Ce matin, depuis Nagato, une première femme m’emmène quelques kilomètres en stop. Puis un second. Le type se présente. Il s’appelle Papa Léo. Vraiment ?... À l’arrêt, il me demande s’il peut me présenter à sa femme. Bien sûr ! Il fait alors demi-tour. Étrange, tout de même. Je lui demande où il va ? Et il me répond que c’est parce qu’il m’a vu avec ma pancarte ce matin, vers huit heures (deux heures avant). C’est tout. Ça le rend d’autant plus étrange. Il est donc simplement parti dans la direction qu’indiquait ma pancarte afin de me retrouver et m’emmener en stop. Ni plus, ni moins. Et dit comme ça, ça ressemble un peu à un début de kidnapping. En plus, il veut me présenter à sa femme. Ça devient louche. Mais une fois chez lui, tout a à l’air normal. D’ailleurs, sa femme non plus ne comprend pas pourquoi il m’a emmené jusqu’ici. Je vois qu’il voulait simplement m’aider. Étrange, mais gentil. Et après avoir bu un petit café glacé, on repart ensemble jusqu’au fameux pont où je souhaite aller.


Revenons au présent. Après avoir visité cette superbe grotte, je commence à marcher, pancarte à la main. Une fille et son père (ou ami, je n’en suis pas sûr) s’arrêtent. Ils m’emmèneront jusqu’à Fukuoka, mais on passe d’abord par un café. Un café en particulier. Mais ils ne savent pas où il est. Et au milieu de la brousse, le père crie vers un promeneur en lui demandant s’il ne connaîtrait pas à tout hasard le café qu’ils cherchent. Bien sûr que non, lui précise sa fille. En tout cas, on se marre bien ! On se rend alors à Kita-Kyushu pour y boire un Tapioka, un thé au lait, puis pour y voir le château par la même occasion.
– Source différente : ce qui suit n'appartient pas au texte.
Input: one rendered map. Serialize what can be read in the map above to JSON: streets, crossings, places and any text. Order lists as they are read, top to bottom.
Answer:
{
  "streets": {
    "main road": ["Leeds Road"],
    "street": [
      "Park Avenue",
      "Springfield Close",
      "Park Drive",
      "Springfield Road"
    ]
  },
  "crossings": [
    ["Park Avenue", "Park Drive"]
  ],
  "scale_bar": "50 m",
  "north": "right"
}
Je suis arrivé à l’auberge. Ce n’est pas trop cher et l’ambiance est bonne. Mais c’est vraiment pauvre en équipement ; une petite table avec quatre tabourets premiers prix, une cuisine ridicule au vu du nombre de personnes ; une foutue taxe municipale surprise que l’on peut effectivement lire au bas du mail, une fois la nuit payée ; un petit rideau cachant peu d’intimités.
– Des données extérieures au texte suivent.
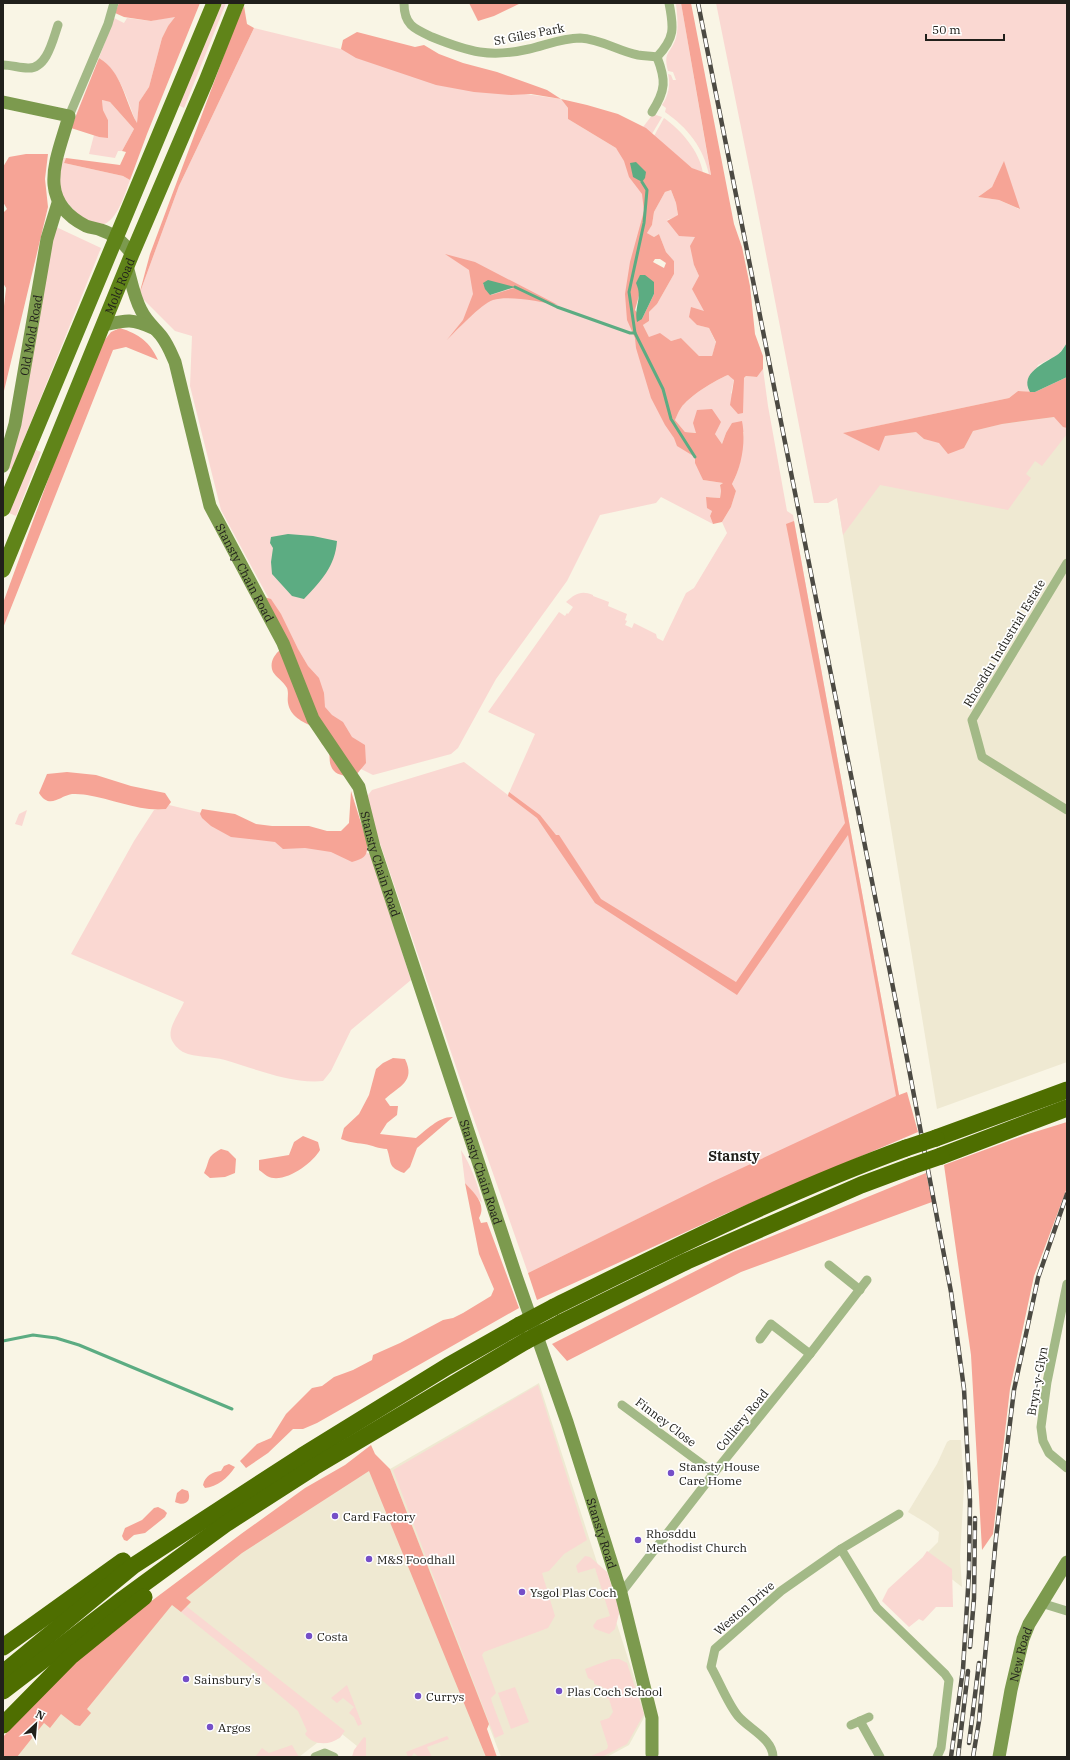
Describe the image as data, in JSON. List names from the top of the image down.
{
  "streets": {
    "main road": ["Mold Road"],
    "street": [
      "St Giles Park",
      "Old Mold Road",
      "Stansty Chain Road",
      "Rhosddu Industrial Estate",
      "Bryn-y-Glyn",
      "Colliery Road",
      "Finney Close",
      "Stansty Road",
      "Weston Drive",
      "New Road"
    ]
  },
  "crossings": [
    ["Mold Road", "Stansty Chain Road"],
    ["Stansty Chain Road", "Stansty Road"],
    ["Colliery Road", "Finney Close"],
    ["Colliery Road", "Stansty Road"]
  ],
  "districts": ["Stansty"],
  "places": [
    "Stansty House Care Home",
    "Card Factory",
    "Rhosddu Methodist Church",
    "M&S Foodhall",
    "Ysgol Plas Coch",
    "Costa",
    "Sainsbury's",
    "Plas Coch School",
    "Currys",
    "Argos"
  ],
  "scale_bar": "50 m",
  "north": "top right"
}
Quant au reste, c’est acceptable. Le petit plus est que le lave-linge est gratuit !


Fukuoka, Japon

J’ai décidé d’annuler les derniers jours dans cette auberge. C’est bien trop pauvre en wifi, en cuisine, en espace, en tout.
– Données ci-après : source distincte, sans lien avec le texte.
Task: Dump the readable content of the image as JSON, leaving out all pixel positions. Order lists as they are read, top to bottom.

J’ai essayé d’écrire aujourd’hui. Mais entre mes vidéos YouTube qui me distraient et la série coréenne que la réceptionniste se tape pendant plusieurs heures dans le petit espace lounge sans mettre d’écouteur, je n’avance que très peu sur ce post-ci. Il est déjà l’heure de dîner, et je n’ai écrit qu’une seule page.


Fukuoka, Japon

J’ai perdu pas mal de temps aujourd’hui… tout comme hier d’ailleurs. Même si ce n’est pas du contenu idiot, je passe bien trop de temps sur YouTube.


2 x Fukuoka, Japon

Je relis le moment à Obama, lorsque j’étais heureux de découvrir que trouver un lieu où dormir reste un challenge. J’en étais très heureux ! Avec le recul, je suis content que ça me soit arrivé. Je ne voyage plus avec ennui. Je ne dis pas non plus que je suis plein excitation à chaque fois que je lève le pouce. Je suis tout de même sur le chemin du retour. J’apprécie mon voyage comme il est.